I even tried 100 but still it does not work
How are you constructing your rays?
https://gyazo.com/39462187ab898a908eb39d99142c658e --Script
Also UnCopylocked Place : RaftProblem - Roblox
I tested the place. First things first, the code is in a local script so it doesn’t run. You need to place it in a server script if you want it to run server-side.

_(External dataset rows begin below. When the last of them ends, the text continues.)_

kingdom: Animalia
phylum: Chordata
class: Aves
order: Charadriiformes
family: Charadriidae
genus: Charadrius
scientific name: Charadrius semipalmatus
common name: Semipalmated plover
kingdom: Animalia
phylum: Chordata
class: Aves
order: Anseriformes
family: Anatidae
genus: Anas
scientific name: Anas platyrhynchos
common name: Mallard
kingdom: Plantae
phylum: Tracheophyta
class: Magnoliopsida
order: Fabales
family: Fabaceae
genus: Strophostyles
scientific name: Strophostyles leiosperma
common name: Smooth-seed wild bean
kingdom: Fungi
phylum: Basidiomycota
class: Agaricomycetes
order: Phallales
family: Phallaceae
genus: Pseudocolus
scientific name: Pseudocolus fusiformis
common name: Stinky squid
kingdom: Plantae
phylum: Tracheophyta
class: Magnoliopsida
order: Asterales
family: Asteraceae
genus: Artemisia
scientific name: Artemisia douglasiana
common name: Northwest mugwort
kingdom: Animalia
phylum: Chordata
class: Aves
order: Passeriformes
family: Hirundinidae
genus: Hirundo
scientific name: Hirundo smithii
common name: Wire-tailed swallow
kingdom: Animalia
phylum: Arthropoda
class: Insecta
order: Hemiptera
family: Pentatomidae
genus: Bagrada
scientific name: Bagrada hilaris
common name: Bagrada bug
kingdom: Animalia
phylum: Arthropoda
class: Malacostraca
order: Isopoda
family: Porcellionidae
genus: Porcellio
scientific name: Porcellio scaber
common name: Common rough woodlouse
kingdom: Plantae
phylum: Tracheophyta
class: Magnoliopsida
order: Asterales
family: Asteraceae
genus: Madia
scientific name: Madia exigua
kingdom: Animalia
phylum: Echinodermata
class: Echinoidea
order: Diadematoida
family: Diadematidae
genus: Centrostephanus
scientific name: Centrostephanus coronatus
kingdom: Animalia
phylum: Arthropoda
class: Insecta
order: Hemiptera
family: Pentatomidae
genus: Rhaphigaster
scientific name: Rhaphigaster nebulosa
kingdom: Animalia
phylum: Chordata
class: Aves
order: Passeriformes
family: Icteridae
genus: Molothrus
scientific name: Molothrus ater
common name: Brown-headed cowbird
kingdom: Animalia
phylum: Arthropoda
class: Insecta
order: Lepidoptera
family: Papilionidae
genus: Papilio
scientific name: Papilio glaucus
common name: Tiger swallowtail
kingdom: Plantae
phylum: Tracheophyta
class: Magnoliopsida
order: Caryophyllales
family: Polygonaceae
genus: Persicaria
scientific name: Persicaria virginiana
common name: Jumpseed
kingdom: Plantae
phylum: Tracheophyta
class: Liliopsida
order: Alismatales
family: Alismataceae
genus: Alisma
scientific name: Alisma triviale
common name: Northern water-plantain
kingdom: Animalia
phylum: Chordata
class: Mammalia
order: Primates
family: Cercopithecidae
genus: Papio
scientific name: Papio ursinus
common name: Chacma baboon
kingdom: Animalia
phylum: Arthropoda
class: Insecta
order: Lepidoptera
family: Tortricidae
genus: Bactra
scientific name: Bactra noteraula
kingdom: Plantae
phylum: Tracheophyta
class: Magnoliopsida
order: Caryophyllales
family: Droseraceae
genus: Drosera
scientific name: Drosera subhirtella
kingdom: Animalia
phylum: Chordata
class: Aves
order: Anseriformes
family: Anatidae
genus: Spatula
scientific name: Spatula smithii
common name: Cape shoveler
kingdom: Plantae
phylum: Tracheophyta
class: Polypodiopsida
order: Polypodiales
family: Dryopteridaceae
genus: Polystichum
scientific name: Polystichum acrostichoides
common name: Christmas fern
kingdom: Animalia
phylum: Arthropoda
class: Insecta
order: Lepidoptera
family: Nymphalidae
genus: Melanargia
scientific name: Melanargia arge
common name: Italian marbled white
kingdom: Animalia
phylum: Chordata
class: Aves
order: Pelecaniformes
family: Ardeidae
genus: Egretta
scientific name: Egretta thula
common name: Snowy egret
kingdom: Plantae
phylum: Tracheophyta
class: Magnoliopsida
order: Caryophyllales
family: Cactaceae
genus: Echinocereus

Also I’ve found out the issue. The problem is that the position of the raft is already in the water, so it ignores the water and the next thing the ray picks up is the grass underneath. Rays have this weird thing where if the starting position is within a part, it ignores that part. To fix this is simple, set the starting position of the ray to be a little bit higher than the raft position. I changed the first line to this and it worked:
YourRayHere = Ray.new(workspace.Raft.Position + Vector3.new(0, 10, 0), Vector3.new(0,-10,0)*100)
You might also wanna have a ray being cast from a position in the front and one in the back so that if you accidently hit land you’re still able to go back.
So I edited the script and it is working fine but the problem is that now how can I repeat the script efficiently every time the raft moves to check the raft is not on Land
–script
YourRayHere = Ray.new(workspace.Raft.Model.Position + Vector3.new(0, 10, 0), Vector3.new(0,-10,0)*100)
YourRaftHere = script.Parent
local objecthit, hitposition = workspace:FindPartOnRay(YourRayHere, YourRaftHere, false, false)
if objecthit.Name == "Terrain" or objecthit.ClassName == "Part" then
if (YourRayHere.Origin - hitposition).magnitude < 10 then – checking if the terrain is close enough to the raft’s hull
print("Working")–stop raft
end
end
You can put it in a while loop and check like every 0.5 seconds, like this:
while wait(0.5) do
-- Put all the code here
end
I will try it
Bad idea. I would use a RunService.Stepped loop if done on the server, or a RunService.Heartbeat loop on the client. This is not an expensive call, one ray a frame is nothing. If you have some sort of event that fires when the ship moves, use that though.
How is it a bad idea? I’ve done checks like this countless of times and I never had to do it every frame. The ship doesn’t move fast enough that you need to check every frame. If anything, the wait delay could be dropped lower to like 0.1 if you want more precision, but definitely not every frame.
You can do around 60,000 raycast calls without any performance issues. There’s no reason to do it in a fixed amount of time as slow as 0.5 seconds, There can be visible time delays which makes it look horrible. Why would you not do it every frame?
Well there’s really no reason to do it every frame because the boat doesn’t move at lightning speed. Thats why I said, you could drop it down to 0.1 seconds or just use wait() which will wait around 0.03 seconds. Thats enough to not see any visible difference at all. Running the code even faster only takes up extra performance with practically no improvement.
That’s every single frame, precisely what I am saying to use.
I stated why to do this
Thats only if the player is running at 30 FPS (which is honestly quite low). And yes I realize what you’re saying about the delay issue but I don’t think it will be visible if ran every 0.1 seconds. I agree 0.5 seconds may be a bit too slow, but I don’t think it should be any lower than 0.1
Either way, its up to @IllustriousEntity how often to run the loop.
Doesn’t matter. Please remain on-topic. These optimisation practices can be discussed with OP privately or you can raise a discussion about this by creating a new thread, not hijacking a thread about detecting terrain from a raycast.
I just don’t understand your reasoning for being lower than wait()… As I said, there’s little to no drawbacks with a huge plus, instant feedback.